There is obviously a risk of giving Nigel Farage, leader of the UK Independence Party (UKIP), rather more column inches on this blog than he deserves in the wider scheme of British and European politics. However, it is important to talk about his appalling and gratuitous rudeness since this is often the reason he gets coverage.
Farage has no compunction about tearing into EU and European Parliament figures with no respect for either their or, indeed, Farage’s own, dignity. Jolly old Nige seems to believe it’s perfectly all right to be as offensive as he likes with no thought for either how he comes across to the outside world or whether what he is saying about his targets actually stands up to scrutiny.
The most extreme example of the Farage tendency happened in Wednesday 24 February 2010 when he notoriously told Herman Van Rompuy, the President of the European Council, who was actually sitting near Farage in the European Parliament chamber at the time, that he (Van Rompuy) had “all the charisma of a damp rag and the appearance of a low-grade bank clerk”. Farage then went on to dismiss Van Rompuy’s home state of Belgium as a “non-country” and criticised the President’s pay packet. Farage further claimed that no-one in Europe had ever heard of Van Rompuy.
This, of course, says more about Nigel Farage than Mr Van Rompuy, who happens to be a former Belgium Prime Minister. He is also a distinguished economist whose first appearance in the European Parliament impressed the vast majority of MEPs. Please see the post on this blog for further information.
As the clip on Van Rompuy shows, Nigel is ignorant and offensive but never witty. Most of us will relate to a public speaker who performs with a lightness of touch while at the same time showing thoughtfulness. Farage is merely rude – quite a different matter.
Sadly the Farage approach in Europe appeals to the British media and achieves coverage in the UK, coverage which is often sympathetic to the UKIP leader. In a way this surprises me since Farage does not carry on the British parliamentary tradition of robust debate coupled with intellectual depth.
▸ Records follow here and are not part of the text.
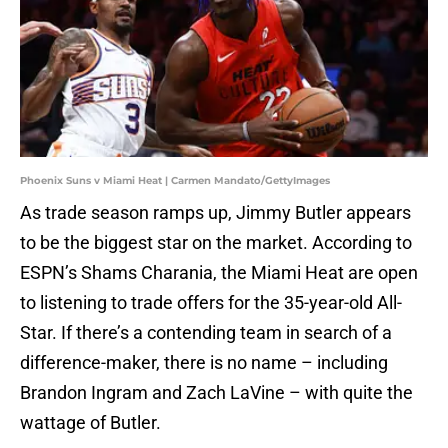
Phoenix Suns v Miami Heat | Carmen Mandato/GettyImages
As trade season ramps up, Jimmy Butler appears
to be the biggest star on the market. According to
ESPN’s Shams Charania, the Miami Heat are open
to listening to trade offers for the 35-year-old All-
Star. If there’s a contending team in search of a
difference-maker, there is no name – including
Brandon Ingram and Zach LaVine – with quite the
wattage of Butler.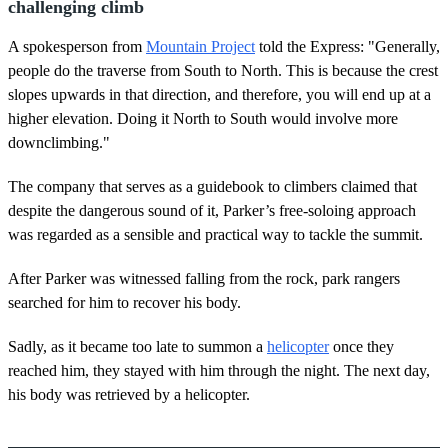
challenging climb
A spokesperson from
Mountain Project
told the Express: "Generally,
people do the traverse from South to North. This is because the crest
slopes upwards in that direction, and therefore, you will end up at a
higher elevation. Doing it North to South would involve more
downclimbing."
The company that serves as a guidebook to climbers claimed that
despite the dangerous sound of it, Parker’s free-soloing approach
was regarded as a sensible and practical way to tackle the summit.
After Parker was witnessed falling from the rock, park rangers
searched for him to recover his body.
Sadly, as it became too late to summon a
helicopter
once they
reached him, they stayed with him through the night. The next day,
his body was retrieved by a helicopter.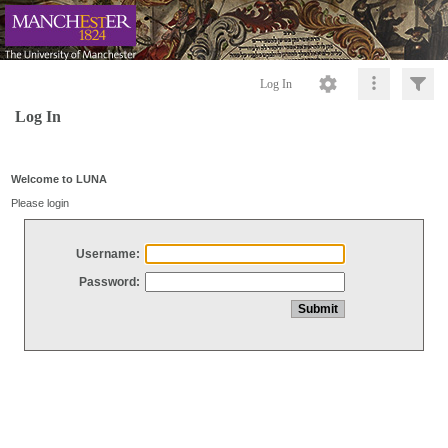
Log In
Log In
Welcome to LUNA
Please login
Username:
Password: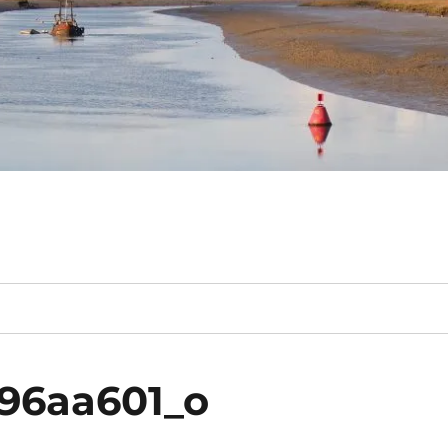
96aa601_o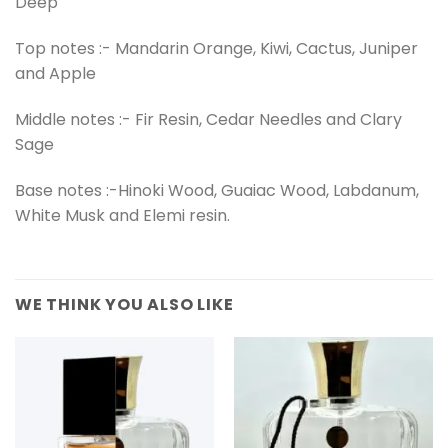
Deep
Top notes :- Mandarin Orange, Kiwi, Cactus, Juniper
and Apple
Middle notes :- Fir Resin, Cedar Needles and Clary
Sage
Base notes :-Hinoki Wood, Guaiac Wood, Labdanum,
White Musk and Elemi resin.
WE THINK YOU ALSO LIKE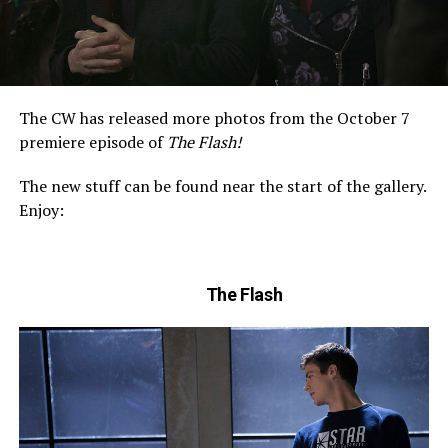
The CW has released more photos from the October 7
premiere episode of
The Flash!
The new stuff can be found near the start of the gallery.
Enjoy:
The Flash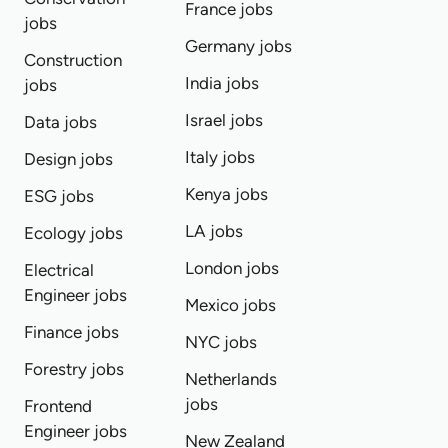
France jobs
jobs
Germany jobs
Construction
India jobs
jobs
Israel jobs
Data jobs
Italy jobs
Design jobs
Kenya jobs
ESG jobs
LA jobs
Ecology jobs
London jobs
Electrical
Engineer jobs
Mexico jobs
Finance jobs
NYC jobs
Forestry jobs
Netherlands
jobs
Frontend
Engineer jobs
New Zealand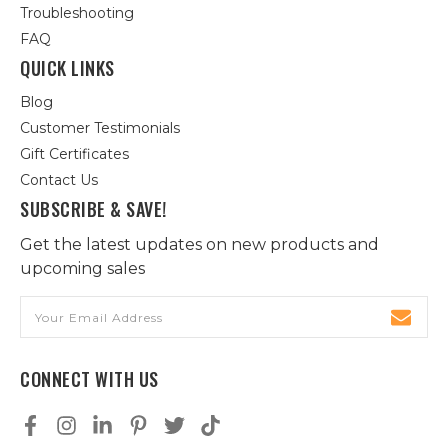
Troubleshooting
FAQ
QUICK LINKS
Blog
Customer Testimonials
Gift Certificates
Contact Us
SUBSCRIBE & SAVE!
Get the latest updates on new products and
upcoming sales
Email
Address
CONNECT WITH US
Farage, in fact, has no depth. He does, however, stand out from the European Parliament crowd. There are 27 EU member states all debating in the European Parliament chamber in their own mother tongue. This in itself does not make for the kind of strong discussion the British are used to. Moreover, most MEPs are from countries where the parliamentary system is far less confrontational than our own and do not therefore indulge in the kind of loud and noisy behaviour seen in the House of Commons.
The Van Rompuy story is not the only example of the Farage factor. Former leader of the Socialist and Democrat Group Martin Schulz had to put up with similar treatment on becoming President (Speaker) of the European Parliament. And there are more.
Yes, Nigel Farage does stand out in the European Parliament. He does not, however, do so in a dignified and intellectually rigorous way. Quite honestly, Nigel Farage is an embarrassment for the UK. He is most certainly not an asset. His rude and offensive antics are not by any stretch of the imagination worth the amount of air time he currently receives.